Material for the task:
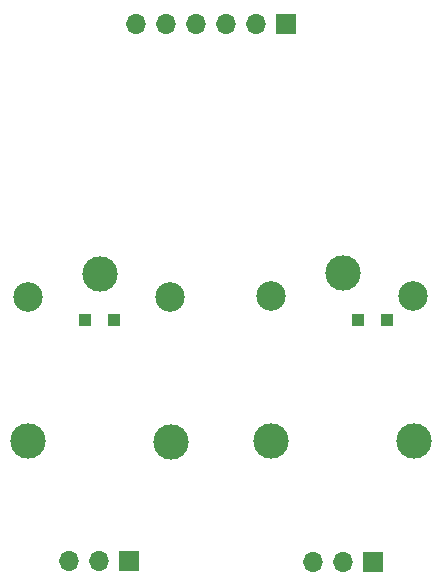
<source format=gbs>
G04 #@! TF.GenerationSoftware,KiCad,Pcbnew,7.0.11-2.fc39*
G04 #@! TF.CreationDate,2024-06-02T00:51:06+02:00*
G04 #@! TF.ProjectId,two_relays_extension,74776f5f-7265-46c6-9179-735f65787465,rev?*
G04 #@! TF.SameCoordinates,Original*
G04 #@! TF.FileFunction,Soldermask,Bot*
G04 #@! TF.FilePolarity,Negative*
%FSLAX46Y46*%
G04 Gerber Fmt 4.6, Leading zero omitted, Abs format (unit mm)*
G04 Created by KiCad (PCBNEW 7.0.11-2.fc39) date 2024-06-02 00:51:06*
%MOMM*%
%LPD*%
G01*
G04 APERTURE LIST*
%ADD10R,1.700000X1.700000*%
%ADD11O,1.700000X1.700000*%
%ADD12C,3.000000*%
%ADD13C,2.500000*%
%ADD14R,1.000000X1.000000*%
G04 APERTURE END LIST*
D10*
X152908000Y-59994800D03*
D11*
X150368000Y-59994800D03*
X147828000Y-59994800D03*
X145288000Y-59994800D03*
X142748000Y-59994800D03*
X140208000Y-59994800D03*
D10*
X160259000Y-105537000D03*
D11*
X157719000Y-105537000D03*
X155179000Y-105537000D03*
D12*
X137114000Y-81177000D03*
D13*
X131064000Y-83127000D03*
D12*
X131064000Y-95327000D03*
X143114000Y-95377000D03*
D13*
X143064000Y-83127000D03*
D10*
X139573000Y-105410000D03*
D11*
X137033000Y-105410000D03*
X134493000Y-105410000D03*
D12*
X157688000Y-81100000D03*
D13*
X151638000Y-83050000D03*
D12*
X151638000Y-95250000D03*
X163688000Y-95300000D03*
D13*
X163638000Y-83050000D03*
D14*
X161442400Y-85039200D03*
X158942400Y-85039200D03*
X138339200Y-85039200D03*
X135839200Y-85039200D03*
M02*

</source>
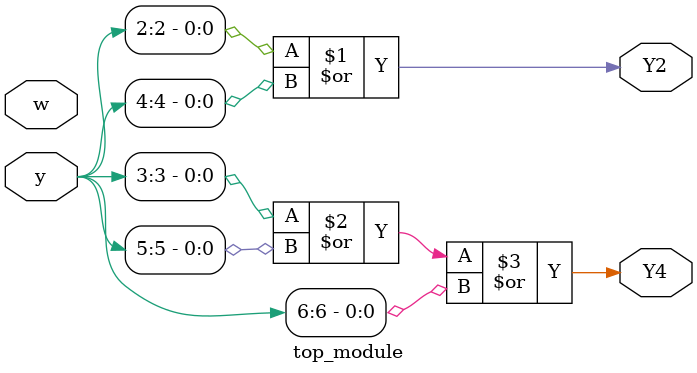
<source format=sv>
module top_module (
    input [6:1] y,
    input w,
    output Y2,
    output Y4
);

// Next-state signals for y[2] and y[4]

// Y2 (next state for y[2])
// y[2] = 1 when the state is B or D
assign Y2 = y[2] | y[4];

// Y4 (next state for y[4])
// y[4] = 1 when the state is C, E, or F
assign Y4 = y[3] | y[5] | y[6];

endmodule

</source>
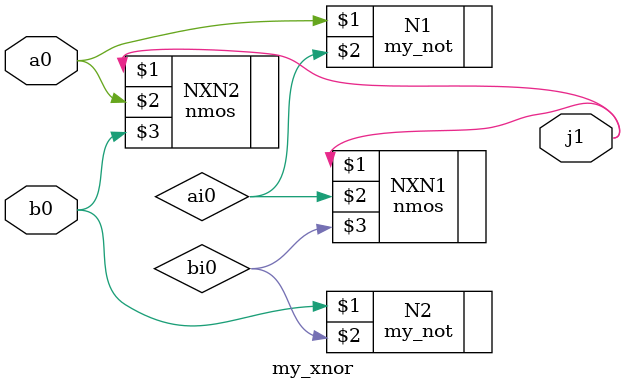
<source format=v>
`timescale 1ns/1ns
module my_xnor(input a0, b0, output j1);
	wire ai0, bi0;

	my_not N1(a0, ai0), N2(b0, bi0);
	nmos #(3,4,5) NXN1(j1,ai0,bi0);
	nmos #(3,4,5) NXN2(j1,a0,b0);

endmodule
</source>
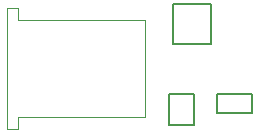
<source format=gbr>
%TF.GenerationSoftware,Altium Limited,Altium Designer,24.8.2 (39)*%
G04 Layer_Color=32768*
%FSLAX45Y45*%
%MOMM*%
%TF.SameCoordinates,62BC436B-7982-48EA-BC41-0FA37A5750A2*%
%TF.FilePolarity,Positive*%
%TF.FileFunction,Other,Top_3D_Body*%
%TF.Part,Single*%
G01*
G75*
%TA.AperFunction,NonConductor*%
%ADD39C,0.20000*%
%ADD61C,0.10000*%
D39*
X4442500Y8292500D02*
Y8557500D01*
X4657500D01*
Y8292500D02*
Y8557500D01*
X4442500Y8292500D02*
X4657500D01*
X4480000Y8980000D02*
Y9320000D01*
Y8980000D02*
X4800000D01*
Y9320000D01*
X4480000D02*
X4800000D01*
X4850000Y8555000D02*
X5150000D01*
X4850000Y8395000D02*
Y8555000D01*
Y8395000D02*
X5150000D01*
Y8555000D01*
D61*
X3167019Y8258495D02*
Y8358491D01*
Y9183491D02*
Y9283495D01*
X3072019Y8258495D02*
X3167019D01*
X3072019Y9283495D02*
X3167019D01*
X3072019Y8258495D02*
Y9283495D01*
X3167019Y9183491D02*
X4242019Y9183495D01*
Y8358495D02*
Y9183495D01*
X3167019Y8358491D02*
X4242019Y8358495D01*
%TF.MD5,0ff3c1b69160e28e58916f364934276c*%
M02*

</source>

Assigned task: Only lines belong in the copy: transcribe those from the start of the data through the line that contains "X139573000Y-105410000D03*", and skip the pictures.

Problem solution:
<source format=gbs>
G04 #@! TF.GenerationSoftware,KiCad,Pcbnew,7.0.11-2.fc39*
G04 #@! TF.CreationDate,2024-06-02T00:51:06+02:00*
G04 #@! TF.ProjectId,two_relays_extension,74776f5f-7265-46c6-9179-735f65787465,rev?*
G04 #@! TF.SameCoordinates,Original*
G04 #@! TF.FileFunction,Soldermask,Bot*
G04 #@! TF.FilePolarity,Negative*
%FSLAX46Y46*%
G04 Gerber Fmt 4.6, Leading zero omitted, Abs format (unit mm)*
G04 Created by KiCad (PCBNEW 7.0.11-2.fc39) date 2024-06-02 00:51:06*
%MOMM*%
%LPD*%
G01*
G04 APERTURE LIST*
%ADD10R,1.700000X1.700000*%
%ADD11O,1.700000X1.700000*%
%ADD12C,3.000000*%
%ADD13C,2.500000*%
%ADD14R,1.000000X1.000000*%
G04 APERTURE END LIST*
D10*
X152908000Y-59994800D03*
D11*
X150368000Y-59994800D03*
X147828000Y-59994800D03*
X145288000Y-59994800D03*
X142748000Y-59994800D03*
X140208000Y-59994800D03*
D10*
X160259000Y-105537000D03*
D11*
X157719000Y-105537000D03*
X155179000Y-105537000D03*
D12*
X137114000Y-81177000D03*
D13*
X131064000Y-83127000D03*
D12*
X131064000Y-95327000D03*
X143114000Y-95377000D03*
D13*
X143064000Y-83127000D03*
D10*
X139573000Y-105410000D03*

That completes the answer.